My kids both wanted to see the eclipse and I said “that sounds fun but it’s too far” and I kept thinking about it and thinking about it and finally, Saturday night, I looked inward and asked myself is there really a reason we can’t do this? And the answer was no. Or rather the answer was “it might be the case that it’s totally impossible to find a place to sleep in the totality zone within 24 hours for a non-insane amount of money, and that would be a reason” so I said, if I can get a room, we’re going. Hotel Tonight did the rest. (Not the first time this last-minute hotel app has saved my bacon, by the way. I don’t use it a lot, but when I need it, it gets the job done.)
Notes on the trip:
- We got to St. Louis Sunday night; the only sight still open was my favorite one, the Gateway Arch. The arch is one of those things whose size and physical strangeness a photo really doesn’t capture, like Mt. Rushmore. It works for me in the same way a Richard Serra sculpture works; it cuts the sky up in a way that doesn’t quite make sense.
- I thought I was doing this to be a good dad, but in fact the total eclipse was more spectacular than I’d imagined, worth it in its own right. From the photos I imagined the whole sky going nighttime dark. But no, it’s more like twilight. That makes it better. A dark blue sky with a flaming hole in it.
- Underrated aspect: the communality of it all. An experience now rare in everyday life. You’re in a field with thousands of other people there for the same reason as you, watching the same thing you’re watching. Like a baseball game! No radio call can compare with the feeling of jumping up with the crowd for a home run. You’re just one in an array of sensors, all focused on a sphere briefly suspended in the sky.
- People thought it was going to be cloudy. I never read so many weather blogs as I did Monday morning. Our Hotel Tonight room was in O’Fallon, MO, right at the edge of the totality. Our original plan was to meet Patrick LaVictoire in Hermann, west of where we were. But the weather blogs said south, go south, as far as you can. That was a problem, because at the end of the day we had to drive back north. We got as far as Festus. There were still three hours to totality and we thought it might be smart to drive further, maybe even all the way to southern Illinois. But a guy outside the Comfort Inn with a telescope, who seemed to know what he was doing, told us not to bother, it was a crapshoot either way and we weren’t any better off there than here. I always trust a man with a telescope.

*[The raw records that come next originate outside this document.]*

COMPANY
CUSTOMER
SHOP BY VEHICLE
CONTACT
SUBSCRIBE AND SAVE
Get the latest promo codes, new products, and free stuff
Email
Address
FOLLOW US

- Google Maps (or the Waze buried within Google Maps) not really adequate to handle the surge of traffic after a one-time event. Its estimates for how long it would take us to traverse I-55 through southern Illinois were … unduly optimistic. Google sent us off the highway onto back roads, but here’s the thing — it sent the same suggestion to everyone else, which meant that instead of being in a traffic jam on the interstate we were in a traffic jam on a gravel road in the middle of a cornfield. When Google says “switch to this road, it’ll save you ten minutes,” does it take into account the effect of its own suggestion, broadcast to thousands of cars in the same jam? My optimization friends tell me this kind of secondary prediction is really hard. It would have been much better, in retrospect, for us to have chosen a back road at random; if everybody injected stochasticity that way, the traffic would have been better-distributed, you have to figure. Should Google build that stochasticity into its route suggestions?
- It became clear around Springfield we weren’t going to get home until well after midnight, so we stopped for the night in David Foster Wallace’s hometown, Normal, IL, fitting, considering we did a supposedly fun thing that turned out to be an actual fun thing which we will hardly ever have the chance to, and thus may never, do again.